Make the price right at your yard sale
We here at Yard Sale Secrets try our best to explore every aspect of putting on and going to yard sales. One thing in particular that people don’t think much about are the price tags you use at your garage sale.

Pre-printed stickers can be good and bad. After all, how many 25-cent items are you going to be selling your yard sale? And do you really want to spend time marking them all?
After all, you definitely need them to make money.
There are about a billion different ways you can “tag” your items, here are just a few ideas:
PRE-MADE STICKERS: You can buy pre-printed stickers at Wal-Mart and other stores. These stickers work quite well for the most part, but they do have a few problems:
- You don’t get to set the exact price.
- Sometimes you run out of stickers for one price, and have too many of another kind.
- The “stick” of the stickers is quite variable. We’ve seen them blow off in a high wind! And they don’t stay in place after they get wet.
- Sneaky shoppers can swap stickers from one product to another. That’s one way to get a bargain, isn’t it?
BLANK STICKERS: Just like the above stickers, except without any price whatsoever. These are actually our favorites because you can write the price on them, write a brief description (to keep people from sticker swapping) and include a code letter to ID the seller of the item (for book-keeping purposes). Still these have some problems too:
- Takes time to write out all the price tags.
- The “stick” of the stickers is quite variable (as mentioned above).
DOTS-AND-POSTER METHOD: Some yard sales prices are organized by a sticker color. Anything with a red sticker is $1. Anything with a yellow sticker is 50 cents and so on. The yard sale host puts sticker dots on every item and then hangs a poster describing the price that each sticker represents. Concerns about this method:
- Everyone working the yard sale needs to know the code.
- It can be hard for shoppers to understand.
- Pesky price-switchers.
TAPE: Get a roll of masking tape and label everything with an individual price, description and seller code. This is a very cost-effective way to do things, but has its detractors:
- Takes lots of time to do.
- The tape adhesive can get gunky and possibly ruin some items.

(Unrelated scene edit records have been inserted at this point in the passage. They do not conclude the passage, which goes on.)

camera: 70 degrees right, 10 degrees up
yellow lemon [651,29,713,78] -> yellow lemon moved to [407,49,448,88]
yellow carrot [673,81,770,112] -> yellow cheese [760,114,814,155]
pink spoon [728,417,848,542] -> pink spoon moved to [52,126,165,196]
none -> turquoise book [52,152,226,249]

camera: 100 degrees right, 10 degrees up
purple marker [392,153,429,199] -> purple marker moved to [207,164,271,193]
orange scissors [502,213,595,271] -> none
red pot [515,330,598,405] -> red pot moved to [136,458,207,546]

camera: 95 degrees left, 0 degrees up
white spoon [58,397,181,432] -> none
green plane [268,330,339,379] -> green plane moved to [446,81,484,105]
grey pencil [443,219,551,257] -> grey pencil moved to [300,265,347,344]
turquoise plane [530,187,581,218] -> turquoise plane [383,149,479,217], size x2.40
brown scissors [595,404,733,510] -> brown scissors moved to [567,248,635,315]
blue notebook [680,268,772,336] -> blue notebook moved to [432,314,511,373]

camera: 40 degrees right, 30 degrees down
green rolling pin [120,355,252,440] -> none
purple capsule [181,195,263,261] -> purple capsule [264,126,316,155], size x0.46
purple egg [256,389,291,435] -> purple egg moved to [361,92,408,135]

- Ragged-edged tape doesn’t look as good as those bright colored stickers.
TABLE LABELS: Some sellers do things the easy way. Everything on a particular table has a particular price. It’s really easy to set up a yard sale this way, but it can generate a lot of trouble too:
- The seller has to memorize where every item was placed (and how much it cost)
- Shoppers might accidentally or purposely move items from one table to another.
- If you don’t put signs all over the place, shoppers will get confused by which table has which price.
EVERYTHING IS …: In this method, you just tell shoppers “Everything is $1″ or some other price. Big or little, ugly or cool it’s all a dollar. This is crazy easy. But …:
- You’re bound to lose money, either by under-pricing great things or over-pricing junk.
BEST METHOD
So what is the best way to do it? We advise you to take your time, buy some blank labels and price your items the exact price you want to sell them at. It will take a little more time, but you don’t feel cheated in the end.
Along with this method, you can “bulk price” items with a poster. The bulk price items mus obviously part of that set. For example: Make a poster that says “All clothes — 50 cents per item!” Then every pair of pants, every shirt, ever pair of shoes goes for 50 cents. There’s no confusing a power drill for a 50-cent item that way. Or label a bucket with Matchbox cars: Toy cars — 25 cents each.
Just make sure your labels are clear and visible.